Kicot mengangsurkan gelas kopinya. Disambut Eswe dengan satu tegukan.
“Wih kopimu mantap bung. Kopi mana nih, robusta?”
“Itu cuma kapal api.”
“Woo asem. Tapi kok ya enak,” Diteguk lagi kopi sebelum bicara. “Jadi ya gitu, Bung. Kok ya ndak ada di Jogja ini acara sastra yang berskala besar.”
“FKY gimana?”
“Itu kan bagian dari rangkaian Festival Kesenian Jogja. Tetap saja lokal dan tidak berdiri sendiri. Tahu kan pernah ramai gara-gara mengundang penyair luar? Mau dibuat jadi acara sastra yang lebih luas, ada panggung, seminar dan sebagainya. Tapi kan bisa menyalahkan aturan main FKY. Ya gitu, pantianya dipecat. Duluuu..” Seteguk kopi lagi. “Maksudku, ternyata kita memang gak punya event sastra semacam... Ya, macam UWRF yang di Ubud gitu loh. Atau yang Makassar atau lagi yang Borobudur...”
“Kayaknya di Padang dulu kubaca di Tempo juga ada.”
“Wes bubar. Udah endak. Tapi kan tetap aja keren, ada festival besar di banyak kota. SDM-nya kita kan gak kalah dari Makassar, Bali, atau Padang. Masa ndak ada Yogyakarta Writer and Reader Festival atau sejenisnya..”
“Terlalu banyak acara mungkin. Kan di mana-mana ada.”
“Skalanya, Men. Skalanyaaaa...”
“Mocosik? Kampung Buku? Patjar merah.”
Eswe diam sejenak, mengambil korek lagi. “Yang mandiri gitu loh. Yang tidak pakai musik atau pameran.”
“Tahun Baru di JBS?”
“Halah, acara sampah apa itu.”
Kicot melintng tembakaunya. Halus dan rapi.
“Kalau begitu, kenapa gak dicoba. Kamu kan banyak kenalan seniman-seniman andal, perupa, wong titer, penyair apalagi, baik yang murni atau musiman.”
“Gayamu, Cuk.”
“Tapi kan benar. Kan ada danais juga. Masa menunggu orang luar bikin acara di Jogja dan pakai danais, apalagi kalau digunakan untuk yang gak jelas. Kayak Jogja ini apa aja..”
“Sttt.. Mulutmu itu loh.”
“Tapi kan ceritanya begitu.
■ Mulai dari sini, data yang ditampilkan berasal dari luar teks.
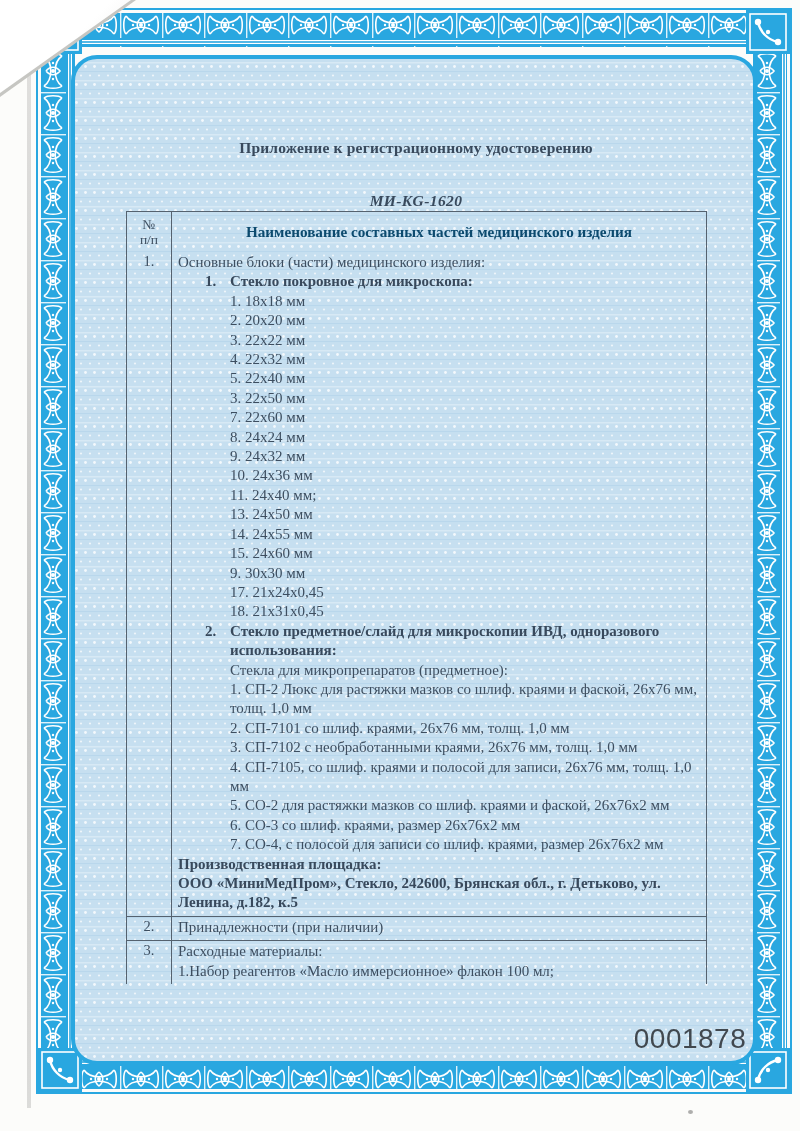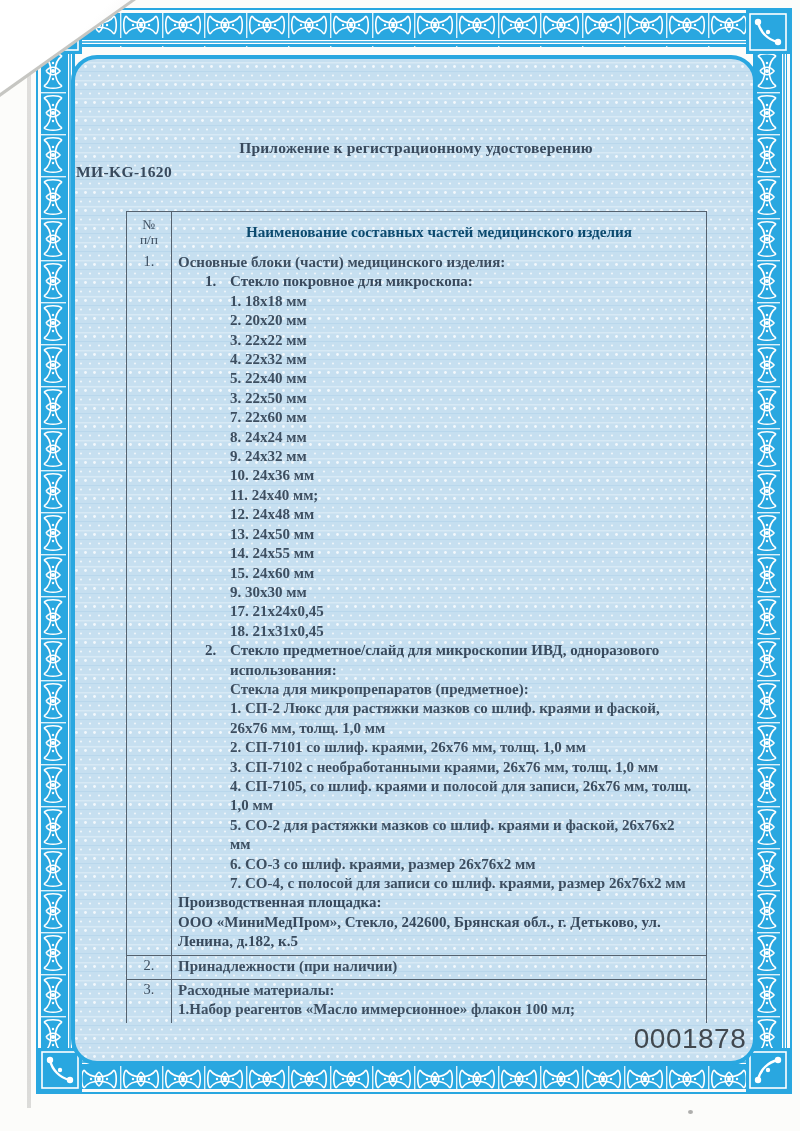--- a/index.html
+++ b/index.html
@@ -25,22 +25,22 @@
     background:linear-gradient(135deg,#ffffff 50%,#eeeeec 85%,#e3e3e1 100%);
   }
   .speck{position:absolute;left:688px;top:1110px;width:5px;height:4px;border-radius:50%;background:#9a9a98;opacity:.8;}
 
   .content{position:absolute;left:36px;top:8px;width:756px;height:1086px;border-radius:26px;}
   .doc-title{
     position:absolute;left:40px;top:131px;width:680px;text-align:center;
     font-weight:bold;font-size:15.5px;letter-spacing:.2px;color:#38495c;
   }
   .doc-number{
-    position:absolute;left:40px;top:155px;width:680px;text-align:left;
-    font-weight:bold;font-size:15.5px;letter-spacing:.4px;color:#38495c;
+    position:absolute;left:40px;top:184px;width:680px;text-align:center;
+    font-weight:bold;font-size:15.5px;letter-spacing:.4px;color:#38495c;font-style:italic;
   }
 
   .tbl{
     position:absolute;left:90px;top:203px;width:581px;
     border:1.2px solid #55626f;border-bottom:none;
     box-sizing:border-box;
   }
   .tr{display:flex;align-items:stretch;}
   .tr + .tr{border-top:1.2px solid #55626f;}
   .td-num{
@@ -51,21 +51,21 @@
   .th-row{height:40px;}
   .th-num{
     flex:0 0 45px;width:45px;border-right:1.2px solid #55626f;
     display:flex;flex-direction:column;align-items:center;justify-content:center;
     font-size:13.5px;line-height:15px;box-sizing:border-box;
   }
   .th-name{
     flex:1 1 auto;display:flex;align-items:center;justify-content:center;
     font-weight:bold;font-size:15.2px;text-align:center;color:#0c4a6e;
   }
-  .line{position:relative;line-height:19.4px;font-weight:bold;}
+  .line{position:relative;line-height:19.4px;}
   .ind1,.ind2{padding-left:52px;}
   .ind1 .mk{position:absolute;left:27px;}
   .b{font-weight:bold;color:#38495c;}
 
   .serial{
     position:absolute;left:564px;top:1015px;width:180px;text-align:center;
     font-family:"Liberation Sans", sans-serif;
     font-size:28px;color:#41484f;letter-spacing:.5px;
   }
 </style>
@@ -185,21 +185,20 @@
               <div class="line ind2">2. 20х20 мм</div>
               <div class="line ind2">3. 22х22 мм</div>
               <div class="line ind2">4. 22х32 мм</div>
               <div class="line ind2">5. 22х40 мм</div>
               <div class="line ind2">3. 22х50 мм</div>
               <div class="line ind2">7. 22х60 мм</div>
               <div class="line ind2">8. 24х24 мм</div>
               <div class="line ind2">9. 24х32 мм</div>
               <div class="line ind2">10. 24х36 мм</div>
               <div class="line ind2">11. 24х40 мм;</div>
-              <div class="line ind2">12. 24х48 мм</div>
               <div class="line ind2">13. 24х50 мм</div>
               <div class="line ind2">14. 24х55 мм</div>
               <div class="line ind2">15. 24х60 мм</div>
               <div class="line ind2">9. 30х30 мм</div>
               <div class="line ind2">17. 21х24х0,45</div>
               <div class="line ind2">18. 21х31х0,45</div>
               <div class="line ind1 b"><span class="mk">2.</span><span>Стекло предметное/слайд для микроскопии ИВД, одноразового использования:</span></div>
               <div class="line ind2">Стекла для микропрепаратов (предметное):</div>
               <div class="line ind2">1. СП-2 Люкс для растяжки мазков со шлиф. краями и фаской, 26х76 мм, толщ. 1,0 мм</div>
               <div class="line ind2">2. СП-7101 со шлиф. краями, 26х76 мм, толщ. 1,0 мм</div>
Dengar-dengar mau ada sekolah penulisan segala.”
“Wes toh. Ndak usah kemana-mana obrolannya. Kan baru desas-desus.”
“Atau yang bakal ramai nanti ini? Yang dari Indonesiana?”
“Heh, tau dari mana?”
“Persoalannya sih sederhana, Bung. Apakah Jogja memang perlu semacam acara seperti yang kau sebutkan itu atau bagaimana?”
“Piye toh. Yo perlu lah. Kalau mau mestinya bisa. Anggaran juga ada,. Tapi jangan sampai jadi perseteruan aja.”
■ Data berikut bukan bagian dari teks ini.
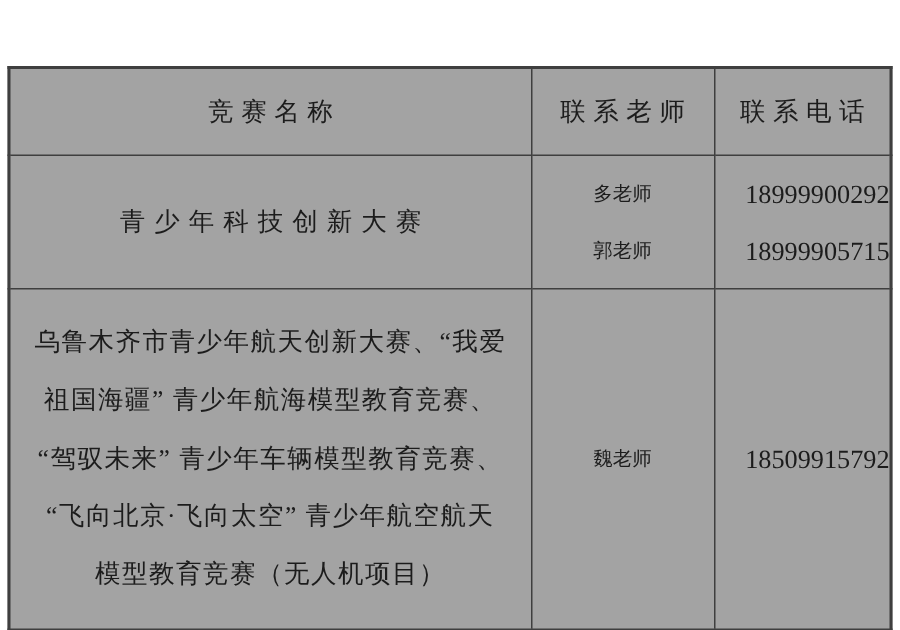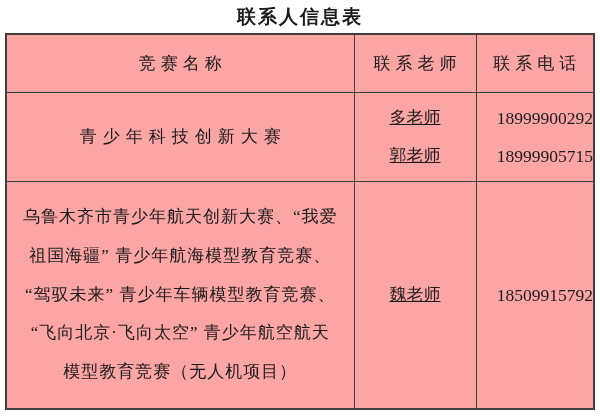--- a/index.html
+++ b/index.html
@@ -23,27 +23,27 @@
     width: 100%;
     text-align: center;
     font-size: 19px;
     font-weight: bold;
     letter-spacing: 2px;
     color: #1b1b1b;
   }
   table.contact-table {
     position: absolute;
     left: 5px;
-    top: 33px;
+    top: 44px;
     width: 588px;
     height: 377px;
     border-collapse: collapse;
     table-layout: fixed;
     border: 2px solid #3f3f3f;
-    background: #fca5a5;
+    background: #a3a3a3;
   }
   col.c1 { width: 348px; }
   col.c2 { width: 122px; }
   col.c3 { width: 118px; }
   tr.r-head { height: 54px; }
   tr.r1 { height: 83px; }
   tr.r2 { height: 194px; }
   tr.r3 { height: 46px; }
   th, td {
     border: 1.5px solid #3f3f3f;
@@ -62,34 +62,33 @@
   td.name-cell.spaced { letter-spacing: 6px; text-indent: 6px; }
   td.name-cell.slight { letter-spacing: 1px; }
   td.name-cell.multi { padding: 8px 5px; }
   .name-line {
     line-height: 38.8px;
     font-size: 17px;
     letter-spacing: 1px;
     text-align: center;
     white-space: nowrap;
   }
-  td.teacher-cell { font-size: 17px; text-decoration: underline; }
+  td.teacher-cell { font-size: 13px; }
   td.phone-cell {
     font-size: 17.5px;
     font-family: "Liberation Serif", "DejaVu Serif", serif;
     text-align: right;
   }
   .stack-line { line-height: 38px; }
 </style>
 </head>
 <body>
 
 <div class="page">
 
-  <div class="doc-title">联系人信息表</div>
 
   <table class="contact-table">
     <colgroup>
       <col class="c1">
       <col class="c2">
       <col class="c3">
     </colgroup>
     <tbody>
 
       <tr class="r-head">

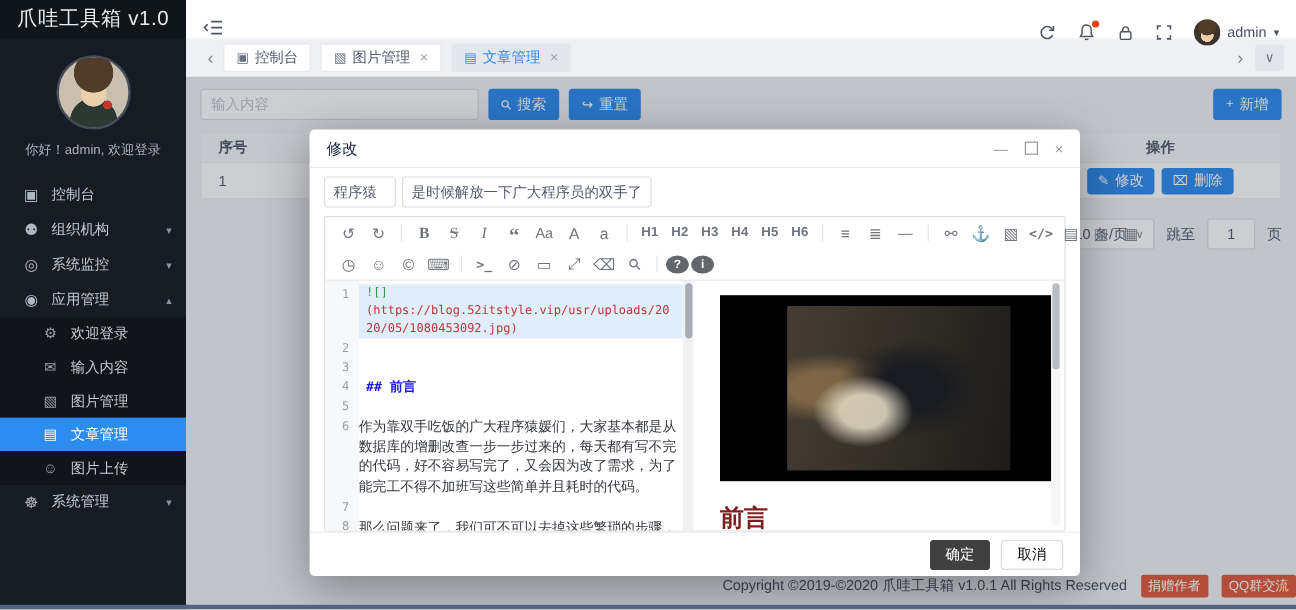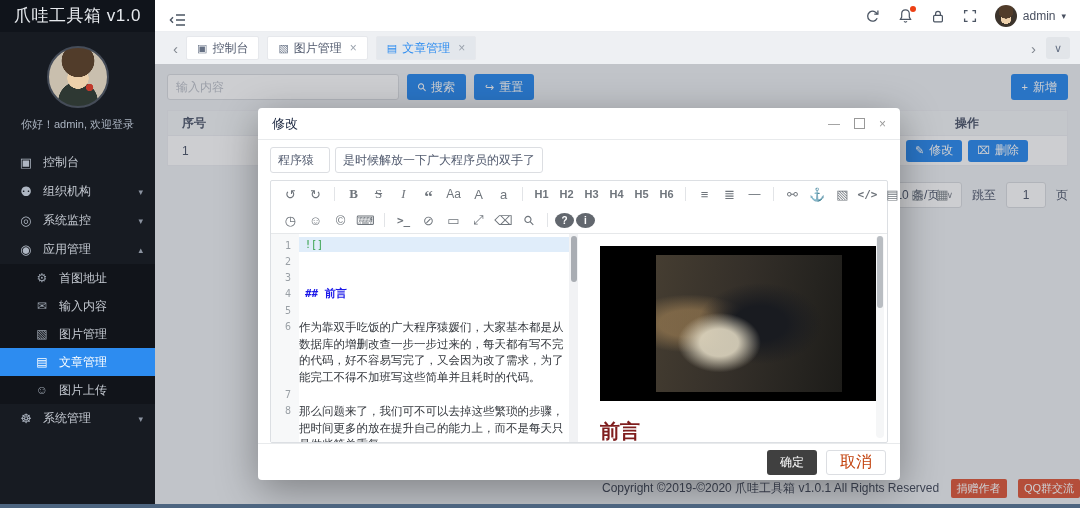--- a/index.html
+++ b/index.html
@@ -22,22 +22,22 @@
   .nvi{height:29px;display:flex;align-items:center;padding:0 12px 0 18px;color:#c5cad2;cursor:pointer}
   .nvi .nic{width:16px;min-width:16px;margin-right:9px;font-size:13px;text-align:center;color:#aeb6c2}
   .nvi .cart{margin-left:auto;font-size:9px;color:#8b93a0}
   .nvi.sub{padding-left:34px;background:#11141a;height:28px}
   .nvi.sub .nic{font-size:12px;color:#9aa2ad}
   .nvi.active{background:#2d8cf0;color:#fff}
   .nvi.active .nic{color:#fff}
 
   
   .main{position:absolute;left:155px;top:0;right:0;bottom:0}
-  .navbar{position:absolute;top:0;left:0;right:0;height:32px;background:#fff;display:flex;align-items:flex-end;
-    padding:4px 14px;z-index:20;border-bottom:1px solid #eceef1;box-sizing:border-box}
+  .navbar{position:absolute;top:0;left:0;right:0;height:32px;background:#fff;display:flex;align-items:flex-start;
+    padding:16px 14px;z-index:20;border-bottom:1px solid #eceef1;box-sizing:border-box}
   .icbtn{display:inline-flex;align-items:center;justify-content:center;cursor:pointer}
   .nav-right{margin-left:auto;display:flex;align-items:center;gap:18px}
   .bellwrap{position:relative}
   .dot{position:absolute;top:-2px;right:-3px;width:6px;height:6px;border-radius:50%;background:#ed4014}
   .user{display:flex;align-items:center;gap:6px;color:#495060;cursor:pointer}
   .uav{width:22px;height:22px;border-radius:50%;
     background:radial-gradient(circle at 50% 28%, #513c2a 0 38%, rgba(0,0,0,0) 39%),
                radial-gradient(circle at 50% 62%, #ecd0ab 0 30%, rgba(0,0,0,0) 31%),#3c342c}
   .ucaret{font-size:9px}
 
@@ -134,22 +134,22 @@
       radial-gradient(ellipse at 56% 50%, #191b20 0 18%, rgba(0,0,0,0) 42%),
       radial-gradient(ellipse at 18% 50%, rgba(186,148,96,.5) 0 14%, rgba(0,0,0,0) 30%),
       linear-gradient(100deg,#453d31 0%,#342f29 45%,#262420 78%,#1d1c19 100%)}
   .pvh2{margin-top:17px;font-size:20px;font-weight:bold;color:#7f1d1d;padding-bottom:12px;border-bottom:1px solid #ececec}
   .pvscroll{position:absolute;right:3px;top:2px;bottom:4px;width:8px;background:#f5f6f7;border-radius:4px}
   .pvthumb{position:absolute;top:0;left:1px;width:6px;height:72px;border-radius:3px;background:#b9bdc2;cursor:pointer}
   .mfoot{height:36px;min-height:36px;border-top:1px solid #e8eaec;display:flex;align-items:center;justify-content:flex-end;
     gap:9px;padding:0 14px}
   .mok{background:#404040;color:#fff;border:none;border-radius:3px;height:25px;padding:0 13px;font-size:12px;cursor:pointer;
     font-family:"Liberation Sans",sans-serif}
-  .mcancel{background:#fff;border:1px solid #dcdee2;border-radius:3px;height:25px;padding:0 13px;color:#c2410c;
-    font-size:16px;cursor:pointer;font-family:"Liberation Sans",sans-serif}
+  .mcancel{background:#fff;border:1px solid #dcdee2;border-radius:3px;height:25px;padding:0 13px;color:#000000;
+    font-size:12px;cursor:pointer;font-family:"Liberation Sans",sans-serif}
 
   .bstrip{position:absolute;left:0;right:0;bottom:0;height:4px;background:#4d6580;z-index:70}
   svg{display:block}
 </style>
 </head>
 <body>
 
 <div class="screen">
 
   <aside class="sidebar">
@@ -173,21 +173,21 @@
         <span>系统监控</span>
         <span class="cart">▾</span>
       </div>
       <div class="nvi">
         <span class="nic">◉</span>
         <span>应用管理</span>
         <span class="cart">▴</span>
       </div>
       <div class="nvi sub">
         <span class="nic">⚙</span>
-        <span>首图地址</span>
+        <span>欢迎登录</span>
       </div>
       <div class="nvi sub">
         <span class="nic">✉</span>
         <span>输入内容</span>
       </div>
       <div class="nvi sub">
         <span class="nic">▧</span>
         <span>图片管理</span>
       </div>
       <div class="nvi sub active">
@@ -393,20 +393,21 @@
               </div>
           </div>
 
           <div class="edmain">
 
             <div class="edpane">
               <div class="edl">
                 <span class="eln">1</span>
                 <div class="elc hl">
                   <span class="tok-g">![]</span>
+                  <span class="tok-r">(https://blog.52itstyle.vip/usr/uploads/2020/05/1080453092.jpg)</span>
                 </div>
               </div>
               <div class="edl">
                 <span class="eln">2</span>
                 <div class="elc"></div>
               </div>
               <div class="edl">
                 <span class="eln">3</span>
                 <div class="elc"></div>
               </div>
“Ah, kita ini memang apa-apa suka dipertengkarkan kok. Katanya Danais hanya bisa cair untuk pertunjukan saja. Penelitan, seminar dan semacamnya tidak bisa terwadahi, sampai-sampai seniman sastra mesti pintar-pintar cari celah.”
“Ndak tau aku. Nanti deh aku tanya ke konco-konco. Tapi yang kamu bilang tadi menarik juga untuk dibahas lain waktu bung. Sebenarnya Jogja perlu gak sih acara sastra berskala nasional, atau internasional,. alih-alih..”
“Alah taik. Itu sudah ditulis di awal-awal tulisan ini. Lagi pula itu kan pertanyaanmu sendiri.”
“Iya sih. Kenapa ya tidak ada..”
“Menurutmu sendiri, gimana?”
“Jangan tanya aku. Wong aku juga nanya kok.” Eswe melemparkan puntung rokoknya. Hujan sudah berhenti. “Omong-omong aku jadi pinjam duitmu, yo buat makan, rokok dan bensin. Seratus saja.”
Asem. Udah ngomel-ngomel soal sastra ujungnya pnjam duit juga, maki Kicot dalam hati. Bicara langsung mana berani dia. Senior, je.